O'Brien, Tim.  The Things They Carried.  New York: Broadway, 1998.

This is a classic, and really one of my favorite books about war.  I'm not really into the non-fiction war stories, as the blood and guts and killing tends to not have any larger purpose.  But this fictionalized account tries (and I think largely succeeds) to try to create some meaning from the meaningless death that war is really all about.

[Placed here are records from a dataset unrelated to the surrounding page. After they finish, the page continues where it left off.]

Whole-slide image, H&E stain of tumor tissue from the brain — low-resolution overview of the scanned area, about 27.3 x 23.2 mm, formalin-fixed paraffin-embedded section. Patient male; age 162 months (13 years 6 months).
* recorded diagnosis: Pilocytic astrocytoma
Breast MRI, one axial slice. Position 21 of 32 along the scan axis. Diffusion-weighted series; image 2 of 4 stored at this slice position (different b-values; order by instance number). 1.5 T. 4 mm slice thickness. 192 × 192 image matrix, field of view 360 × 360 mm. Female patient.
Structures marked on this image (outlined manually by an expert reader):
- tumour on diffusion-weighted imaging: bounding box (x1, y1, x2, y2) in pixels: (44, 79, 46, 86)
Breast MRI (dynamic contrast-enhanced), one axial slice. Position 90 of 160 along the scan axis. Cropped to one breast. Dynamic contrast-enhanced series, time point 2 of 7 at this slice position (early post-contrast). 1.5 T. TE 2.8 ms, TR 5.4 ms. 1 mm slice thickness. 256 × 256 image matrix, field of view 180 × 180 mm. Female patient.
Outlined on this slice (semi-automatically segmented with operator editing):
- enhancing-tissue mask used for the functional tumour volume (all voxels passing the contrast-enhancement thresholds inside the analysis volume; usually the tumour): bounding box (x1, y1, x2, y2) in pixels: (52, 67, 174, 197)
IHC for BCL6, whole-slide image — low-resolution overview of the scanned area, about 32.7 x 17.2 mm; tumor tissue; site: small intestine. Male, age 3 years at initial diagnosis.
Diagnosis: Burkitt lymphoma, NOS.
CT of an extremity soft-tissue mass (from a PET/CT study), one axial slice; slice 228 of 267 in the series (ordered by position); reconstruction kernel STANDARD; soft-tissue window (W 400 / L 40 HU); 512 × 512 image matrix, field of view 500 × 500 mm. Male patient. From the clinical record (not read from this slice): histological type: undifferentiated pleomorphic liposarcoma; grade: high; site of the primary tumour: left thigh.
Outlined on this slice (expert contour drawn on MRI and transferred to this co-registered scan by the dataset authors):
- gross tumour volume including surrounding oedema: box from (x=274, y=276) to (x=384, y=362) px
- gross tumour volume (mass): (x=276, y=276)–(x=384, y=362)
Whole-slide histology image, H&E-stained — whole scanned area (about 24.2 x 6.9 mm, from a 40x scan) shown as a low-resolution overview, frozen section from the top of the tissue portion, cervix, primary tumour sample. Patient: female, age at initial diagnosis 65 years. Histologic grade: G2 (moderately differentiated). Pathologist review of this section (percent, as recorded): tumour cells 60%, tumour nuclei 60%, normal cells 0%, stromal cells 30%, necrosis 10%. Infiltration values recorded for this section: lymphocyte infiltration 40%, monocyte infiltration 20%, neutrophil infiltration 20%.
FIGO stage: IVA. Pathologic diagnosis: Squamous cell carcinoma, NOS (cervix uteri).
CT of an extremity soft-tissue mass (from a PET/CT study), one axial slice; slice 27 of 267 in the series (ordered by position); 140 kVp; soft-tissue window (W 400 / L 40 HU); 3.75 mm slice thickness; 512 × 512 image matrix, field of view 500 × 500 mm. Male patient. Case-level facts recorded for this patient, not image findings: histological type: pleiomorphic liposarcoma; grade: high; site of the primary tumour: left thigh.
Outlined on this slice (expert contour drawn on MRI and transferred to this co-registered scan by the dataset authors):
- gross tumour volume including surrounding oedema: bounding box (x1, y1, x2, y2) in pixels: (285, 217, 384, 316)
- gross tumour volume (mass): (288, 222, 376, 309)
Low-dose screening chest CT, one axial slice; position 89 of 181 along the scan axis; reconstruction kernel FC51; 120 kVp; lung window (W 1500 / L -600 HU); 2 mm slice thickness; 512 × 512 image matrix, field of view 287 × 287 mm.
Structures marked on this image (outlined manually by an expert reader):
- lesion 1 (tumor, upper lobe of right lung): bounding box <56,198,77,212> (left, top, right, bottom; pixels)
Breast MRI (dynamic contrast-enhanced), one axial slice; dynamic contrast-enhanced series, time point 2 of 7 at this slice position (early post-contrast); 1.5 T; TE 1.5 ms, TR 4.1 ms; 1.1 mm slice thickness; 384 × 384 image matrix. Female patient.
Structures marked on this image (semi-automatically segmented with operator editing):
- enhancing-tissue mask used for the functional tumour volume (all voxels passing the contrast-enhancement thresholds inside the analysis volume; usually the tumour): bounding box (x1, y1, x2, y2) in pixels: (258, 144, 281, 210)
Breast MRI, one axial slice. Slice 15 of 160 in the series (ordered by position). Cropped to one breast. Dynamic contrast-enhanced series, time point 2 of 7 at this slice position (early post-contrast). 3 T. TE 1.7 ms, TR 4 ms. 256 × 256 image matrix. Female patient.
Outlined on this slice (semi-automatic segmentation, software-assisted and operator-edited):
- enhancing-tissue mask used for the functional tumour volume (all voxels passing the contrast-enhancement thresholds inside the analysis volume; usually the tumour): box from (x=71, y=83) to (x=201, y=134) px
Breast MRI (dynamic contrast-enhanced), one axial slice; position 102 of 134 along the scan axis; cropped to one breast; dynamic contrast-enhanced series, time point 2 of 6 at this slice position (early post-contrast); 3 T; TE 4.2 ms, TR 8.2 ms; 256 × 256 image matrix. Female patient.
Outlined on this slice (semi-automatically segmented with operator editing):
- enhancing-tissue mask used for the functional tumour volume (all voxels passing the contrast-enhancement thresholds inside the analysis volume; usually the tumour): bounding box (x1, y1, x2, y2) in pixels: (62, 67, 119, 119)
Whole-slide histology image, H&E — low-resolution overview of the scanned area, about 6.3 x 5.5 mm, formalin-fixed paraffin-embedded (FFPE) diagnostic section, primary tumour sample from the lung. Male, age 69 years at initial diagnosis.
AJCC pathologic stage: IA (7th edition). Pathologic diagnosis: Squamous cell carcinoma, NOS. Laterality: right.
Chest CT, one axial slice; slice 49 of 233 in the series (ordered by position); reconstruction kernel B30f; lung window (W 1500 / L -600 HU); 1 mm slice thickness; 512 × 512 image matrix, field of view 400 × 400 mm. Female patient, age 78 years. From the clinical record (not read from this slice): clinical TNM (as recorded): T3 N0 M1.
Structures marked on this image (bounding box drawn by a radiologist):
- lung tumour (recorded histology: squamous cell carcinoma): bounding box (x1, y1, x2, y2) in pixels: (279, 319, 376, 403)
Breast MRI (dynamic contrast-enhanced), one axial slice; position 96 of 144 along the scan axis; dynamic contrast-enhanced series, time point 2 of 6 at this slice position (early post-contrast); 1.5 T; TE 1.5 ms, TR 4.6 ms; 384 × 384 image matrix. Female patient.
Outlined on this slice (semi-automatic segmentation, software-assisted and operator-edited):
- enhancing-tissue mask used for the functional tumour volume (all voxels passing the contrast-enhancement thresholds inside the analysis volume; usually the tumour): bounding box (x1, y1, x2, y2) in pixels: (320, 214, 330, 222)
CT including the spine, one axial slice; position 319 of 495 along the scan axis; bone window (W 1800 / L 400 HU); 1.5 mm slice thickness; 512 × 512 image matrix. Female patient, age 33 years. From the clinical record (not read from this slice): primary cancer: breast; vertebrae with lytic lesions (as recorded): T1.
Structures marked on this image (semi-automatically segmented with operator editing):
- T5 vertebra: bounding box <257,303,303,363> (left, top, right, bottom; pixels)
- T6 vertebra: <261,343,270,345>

The book is presented as a series of stories that the author tells about his experience as an American soldier in Vietnam.  The first story sets the theme; in an almost lyrical style he tells of the literal things the soldiers carried - everything, even the minute stuff, and also the psychological and emotional weight that they carry.  It makes a point about how what we choose t to carry (or choose not to carry) says something about us as human beings.  Our identity is caught up in our objects, and our memories.  Those that we keep and those that we discard.  But it's the act of keeping or discarding, rather than the objects themselves, that really speaks to who we are.

I think we, as a culture, have gotten confused and have mistaken the objects as the true representatives of identity.  I am what I buy.  But our true identity is not in the objects that we buy, but rather in our psychological need to buy stuff in order to prove that we are better, or different, or whatever.  It's not the surface appearance that really matters.

O'Brien seems to be communicating this throughout the rest of the book.  Because it is the stories, in the end, that serve to identify the author and, by implication, all of us.  Stories of bravery, of cowardice, of survival, of saving lives and taking lives, of redemption, of loyalty, of life.